Mort de Robert Faurisson : le combat contre le négationnisme "n'est pas terminé", estime Serge Klarsfeld

Le président-fondateur de l'Association des fils et filles des déportés juifs de France a réagi sur franceinfo après le décès de l'ancien universitaire négationniste.

Le combat contre le négationnisme "n'est pas terminé", "sur le plan de la propagande, le combat continuera, et il continuera certainement pendant très longtemps", a estimé lundi 22 octobre sur franceinfo l'avocat Serge Klarsfeld, président-fondateur de l'Association des fils et filles des déportés juifs de France, après la mort du négationniste Robert Faurisson. Il considère en revanche que "le combat est terminé sur le plan scientifique, historique".

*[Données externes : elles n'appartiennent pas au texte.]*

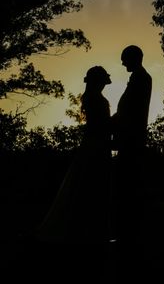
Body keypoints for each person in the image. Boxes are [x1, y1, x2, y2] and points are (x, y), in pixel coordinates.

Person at [37, 65, 113, 244]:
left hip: (94, 143)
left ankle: (86, 229)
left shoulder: (92, 98)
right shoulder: (96, 99)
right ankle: (87, 230)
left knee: (86, 184)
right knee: (90, 184)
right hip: (96, 144)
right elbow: (100, 125)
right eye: (101, 81)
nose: (103, 85)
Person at [111, 45, 152, 247]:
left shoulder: (141, 78)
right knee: (126, 184)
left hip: (131, 138)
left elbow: (131, 109)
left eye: (124, 58)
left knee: (127, 185)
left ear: (134, 58)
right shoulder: (138, 78)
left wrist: (113, 125)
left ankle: (129, 233)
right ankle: (128, 231)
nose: (122, 63)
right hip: (129, 136)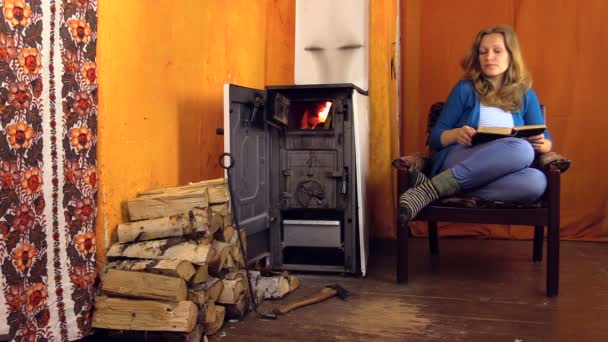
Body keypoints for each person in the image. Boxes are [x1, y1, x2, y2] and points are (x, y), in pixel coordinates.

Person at [399, 25, 552, 223]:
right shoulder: (465, 89)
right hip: (461, 158)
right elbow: (436, 138)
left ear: (511, 55)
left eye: (497, 51)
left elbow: (546, 141)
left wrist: (542, 144)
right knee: (521, 149)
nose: (489, 57)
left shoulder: (526, 95)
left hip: (498, 169)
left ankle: (432, 189)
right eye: (483, 52)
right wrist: (455, 134)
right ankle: (439, 186)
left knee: (536, 182)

Le négationnisme "touche beaucoup de gens qui sont fragiles, et qui cherchent des boucs émissaires. Les juifs ont toujours été des boucs émissaires depuis des millénaires, cela continuera tant que l'éducation ne sera pas une éducation qui arme contre l'antisémitisme", souligne Serge Klarsfeld. Il considère que "les Français sont bien armés contre l'antisémitisme, même si une partie de la population, qui est d'origine musulmane, est sensible à des mots d'ordre ou à de la propagande qui vient de pays étrangers, et qui leur plaît parce qu'ils sont déjà dans le problème du Moyen-Orient, hostiles à Israël".

Inquiétudes politiques

Selon Serge Klarsfeld, Robert Faurisson a paradoxalement rendu service à ceux qui entretiennent la mémoire de la Shoah. "Confronté à une opposition et à une négation de ce qui s'est passé, le monde juif et le monde universitaire non-juif s'est mobilisé. De gigantesques centres de documentation ont été créés ou se sont développés à Jérusalem, à Washington, à New York, à Paris, en Allemagne", explique-t-il. "L'avenir de la mémoire de la Shoah est tout à fait garanti, les thèses négationnistes sont écrasées", selon lui. Il rappelle que les thèses de Robert Faurisson ont été développées "au moment où il y avait encore la Guerre froide, au moment où les archives étaient fermées dans le monde occidental. Cette période est terminée. Aujourd'hui il y a des milliers de thèses, des dizaines de milliers d'ouvrages, et il n'y a pas de contestation possible".

Le président-fondateur de l'Association des fils et filles des déportés juifs de France n'a aucune "inquiétude sur l'avenir de la mémoire de Shoah". "Mais j'ai de grandes inquiétudes sur l'environnement politique. Il suffirait d'un vote pour que le Rassemblement national arrive au pouvoir et qu'on détruise par l'éducation ou la mauvaise éducation qu'on donnerait, ce qui a été construit et qu'entre le pouvoir politique et Faurisson, il y ait une adéquation", met en garde Serge Klarsfeld.